If one were only a true metaphysician, thinking nothing but being itself, relieved of the distractions of social intercourse and material need, enjoying the subtlest of truths, the profoundest states of awareness, the richest of revelations, freed from the need to think the Good, for thinking itself would be good, freed from the need to think the True, for thinking itself would be true, freed even from the need to think reality, for thinking itself would be life, until one dismissed metaphysics, for there needed no metaphysics, dismissed thinking, for there needed no thinking, until one renounced even the knowledge that one was a philosopher before setting out to seek wealth, friends, and lovers.
Best chapter yet. Some excerpts:

"For where your treasure is, there will be your heart also" Jesus Quote (Matt.6.21)

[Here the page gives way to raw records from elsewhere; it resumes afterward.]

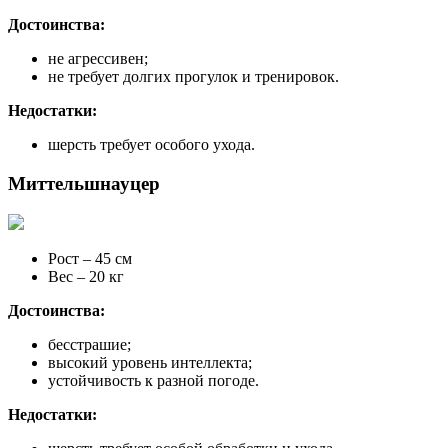
Достоинства:
не агрессивен;
не требует долгих прогулок и тренировок.
Недостатки:
шерсть требует особого ухода.
Миттельшнауцер
Рост – 45 см
Вес – 20 кг
Достоинства:
бесстрашие;
высокий уровень интеллекта;
устойчивость к разной погоде.
Недостатки:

Goodchild's Thesis: "The Object of one's attention is used as the material for forming the perspective through which the world is to be seen. One forms a perspective expressed in a metaphysics." [...] This metaphysics is called into question as soon as one raises the problem of how time, attention and devotion are being spent. This is a universal question affecting believer and unbeliever alike. It undermines themodern exclusion of theological from critical thought, for if one's perspective is indeed formed by the way one spends one's time - and I will show how this is indeed the case with money - then evaluations, decisions, organization and production emerge from a practice that itself arises from commitments. To what will one devote one's life? What authority will one call on for one's decision to bear credit?"
I will not go through all the book here in public. It suffices to say that this book is mindbending and it was a difficult but rewarding read. I witnessed altered states of consciuosness while reading some passages, which says enough.

In the last chapter, Goodchild goes from Judas Iscariot to Saint Francis of Paola to Shakespeares' Merchant of Venice to illustrate his conclusions. Here a final quotation:

"To be real is not simply to be present in time; it is to be commited to spending time. To be real is to promise and to affect what is actually present through such promise. One may even propose that to be real is not simply to be real. The Permedian Tautology ("being is") must be broken open and must remain in suspension. To be real is to be not yet real; it is to be not yet to have become what one is. Reality is invariably an object of credit. Such is the reality of the metaphysics of money; such is the reality of modern metaphysics - a metaphysics that promises far more than it delivers."